Mumsnet has not checked the qualifications of anyone posting here. If you need help urgently or expert advice, please see our domestic violence webguide and/or relationships webguide. Many Mumsnetters experiencing domestic abuse have found this thread helpful: Listen up, everybody

Splitting up have one child together..does anyone know my rights to try to stay in the house?

3 replies

missdior01 · 25/05/2011 23:13

Please give advice if you know if its possible to continue living in our home even though we are splitting and have a child together ..this is his house as he is on the mortgage and i am not :( do i have a right to try to stay and ask him to go??

OP posts:
FabbyChic · 25/05/2011 23:35

You have rights if you are married, but otherwise you will have to leave and rent somewhere with your child.

If you have contributed to the mortgage at all and are married you can argue you have a stake in the home I believe.

perfectstorm · 25/05/2011 23:50

Please post about this on legal. If you've paid towards the mortgage you may have a share of the equity in the house (housework doesn't count, needs to be money) but this is the wrong thread for that. Law in the area is complicated and nobody here is qualified to give an answer - you need the law thread, here There are several family lawyers posting there who will give you good advice. Relationships is not the place for it, IMO. We aren't lawyers and the law varies a lot by circumstance.

I'm not a lawyer, but I do know that if you're married, you automatically have rights over the other person's property when/if you part, whether or not it's in joint names and whether or not you've paid towards it. We don't have community property when married in England and Wales but we do on separation. The law takes things such as length of marriage, and whether there are kids etc, into account. (They almost never take behaviour into account. You have to try to kill someone or something before they do - someone can sleep with your sister and it's irrelevant to the money side). Usually my understanding is that the primary carer of the child is often the one who gets to stay in a marital home. But neither party can oust the other until a legal agreement has been reached, either, afaik.
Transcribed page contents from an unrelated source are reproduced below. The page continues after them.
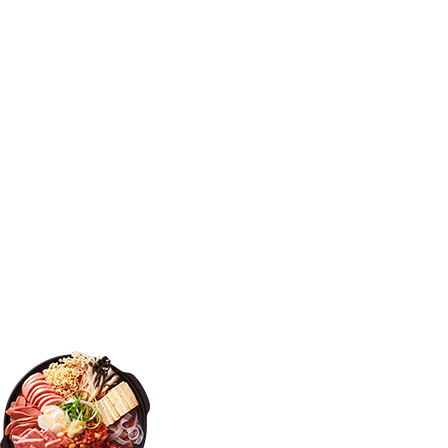
부대찌개 판매1위
부대찌개
떡볶이
매장
국내매장
해외매장
신규매장
우수/모범가맹점
멤버십
땅스오더 APP 소개
지류금액권 사용법
땅스소식
소식
이벤트
특별이벤트
SNS
고객센터
창업페이지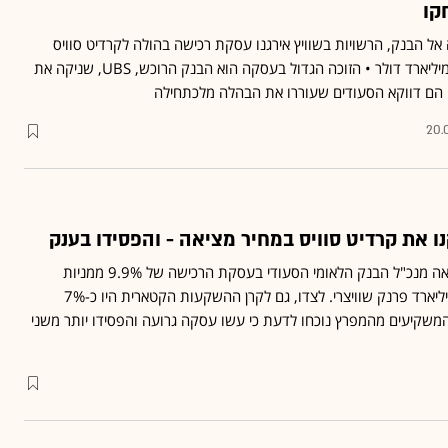
קו
אל הבנק, הרשויות בשוויץ אירגנו עסקת רכישה בהולה לקרדיט סוויס
בשווי זעום יחסית של 3.2 מיליארד דולר • הזוכה הגדול בעסקה הוא הבנק הרוכש, UBS, שניקה את
 הם דווקא הסעודים שעוררו את הבהלה מלכתחילה
20.
 את קרדיט סוויס במחיר מציאה - והפסידו בענק
רק לפני כמה חודשים התגאה מנכ"ל הבנק הלאומי הסעודי בעסקת הרכישה של 9.9% ממניות
קרדיט סוויס תמורת 1.5 מיליארד פרנק שוויצרי. לצדו, גם לקרן ההשקעות הקטארית היו כ-7%
המשקיעים מהמפרץ נוכחו לדעת כי עשו עסקה גרועה והפסידו יותר משני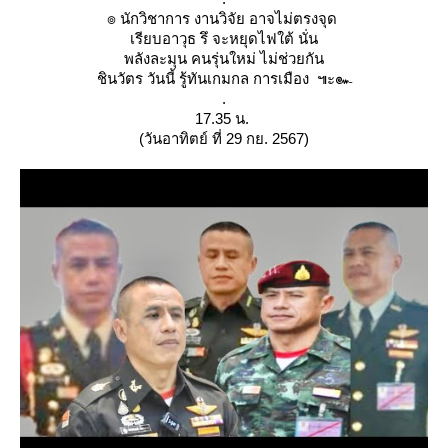
๏ นักวิชาการ งานวิจัย อาจไม่ตรงจุด
เรียบอาวุธ รึ จะหยุดไฟใต้ นั่น
พลังละมุน คนรุ่นใหม่ ไม่ช่วยกัน
ชินวัตร วันนี้ รู้ทันเกมกล การเมือง ๚ะ๛
.
17.35 น.
(วันอาทิตย์ ที่ 29 กย. 2567)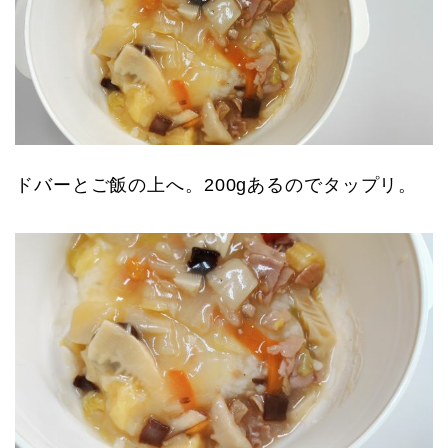
ドバーとご飯の上へ。200gあるのでタップリ。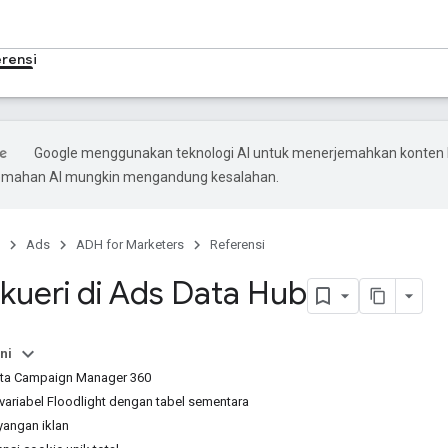
rensi
Google menggunakan teknologi AI untuk menerjemahkan konten
rjemahan AI mungkin mengandung kesalahan.
Ads
ADH for Marketers
Referensi
kueri di Ads Data Hub
ni
Data Campaign Manager 360
ariabel Floodlight dengan tabel sementara
yangan iklan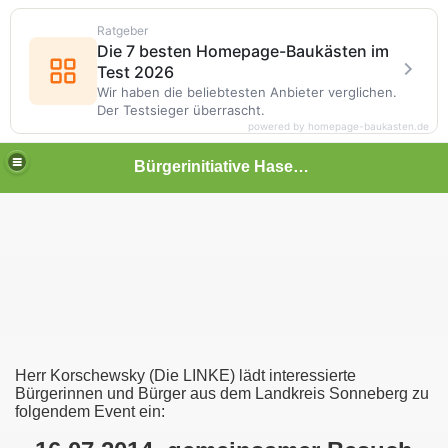
Ratgeber
Die 7 besten Homepage-Baukästen im
Test 2026
Wir haben die beliebtesten Anbieter verglichen.
Der Testsieger überrascht.
powered by homepage-baukasten.de
Bürgerinitiative Hasenthal
Herr Korschewsky (Die LINKE) lädt interessierte
Bürgerinnen und Bürger aus dem Landkreis Sonneberg zu
folgendem Event ein:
If you aren't married, then the normal law applies, which is a bit of an issue, to put it mildly, when people have kids outside marriage. The person who cares for those kids can be screwed if she stays at home etc. However, the normal law looks at what the intentions of the parties was when sharing the house, and if you paid towards the mortgage than that strengthens the argument that you may have some rights to the equity. The main thing they consider is whether the two of you had an understanding that you would have some rights over the property, I think. But as I say you need to ask a family lawyer in legal for advice on all this as it's a specialised area, especially if you aren't married.